Durante missa, cardeal defende trabalho da PM
PUBLICAÇÃO
quarta-feira, 07 de maio de 1997
Agência Estado 
RIO - O cardeal do Rio, dom Eugênio Salles (foto) defendeu ontem o trabalho dos policiais militares no combate à criminalidade durante missa em Ação de Graças pela passagem do 188º de aniversário da Polícia Militar e pela morte de 42 policiais em serviço nos últimos 12 meses. A cerimônia foi realizada na Catedral Metropolitana do Rio, no Centro, e teve a presença de pelo menos 400 policiais militares, familiares dos PMs mortos e do alto comando da Polícia Militar.

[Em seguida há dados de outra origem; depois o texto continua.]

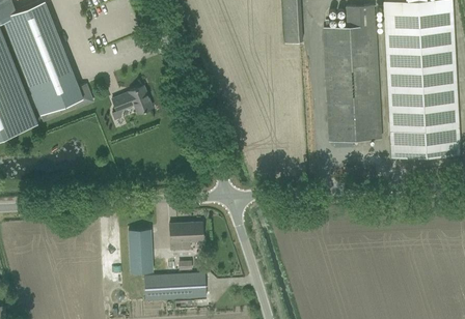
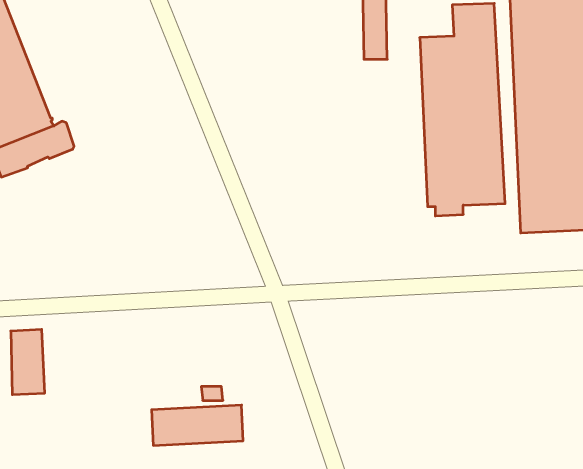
building: [112,86,152,114] -> none
building: [169,223,202,248] -> none
building: [129,230,152,273] -> [11,329,45,395]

De acordo com estatística da Secretaria de Segurança Pública, cinco policiais morreram em serviço desde o início do ano.
Na homilia, dom Eugênio Salles ressaltou a coragem dos policiais que foram mortos em serviço, defendendo a sociedade das mãos de bandidos. O cardeal afirmou que seria bom que a sociedade reconhecesse o trabalho e esforço dos policiais militares, que são apenas lembrados pelos familiares e pela corporação.
Toda instituição tem suas falhas, mas onde há pecado existem falhas, lembrou o cardeal. A polícia precisa se aperfeiçoar para melhorar cada vez mais, disse. Ele destacou ainda que o policial não deve ser homenageado após sua morte, mas diariamente pelo serviço prestado à população.
Ao final da missa, a Polícia Militar presenteou o cardeal com um quadro intitulado Minha casa tem muitas moradas, do artista plástico Roberto Pumar. A pintura retrata a capela Nossa Senhora das Dores, que fica dentro do Quartel General da PM, tendo ao fundo a Catedral Metropolitana do Rio de Janeiro. O quadro foi entregue pelo capelão da Polícia Militar, tenente-coronel Rafael Pinheiro.
O secretário de Segurança Pública, general Nilton Cerqueira, cumprimentou os familiares dos policiais mortos após a cerimônia. Ele confortou a viúva Maria Aparecida Santos, de 25 anos, que perdeu o marido, soldado Adilson Rodrigues Silva, ao reagir a uma tentativa de assalto no ano passado. Na época do crime, Maria Aparecida estava grávida de três meses. O filho, hoje com um mês de idade, recebeu o nome do pai. A outra filha do casal, Jacqueline, tem sete anos.
Cerqueira aproveitou a oportunidade para criticar a Ordem dos Advogados do Brasil (OAB) e o presidente do Clube de Oficiais da PM, Ivan Bastos, que criticaram, recentemente, a concessão de gratificação por pecúnia e promoções por atos de bravuras dados pela Secretaria de Segurança Pública aos policiais que se destacaram em serviço. Os policiais merecem receber promoções porque arriscam a própria vida enfrentando criminosos, defendeu Cerqueira.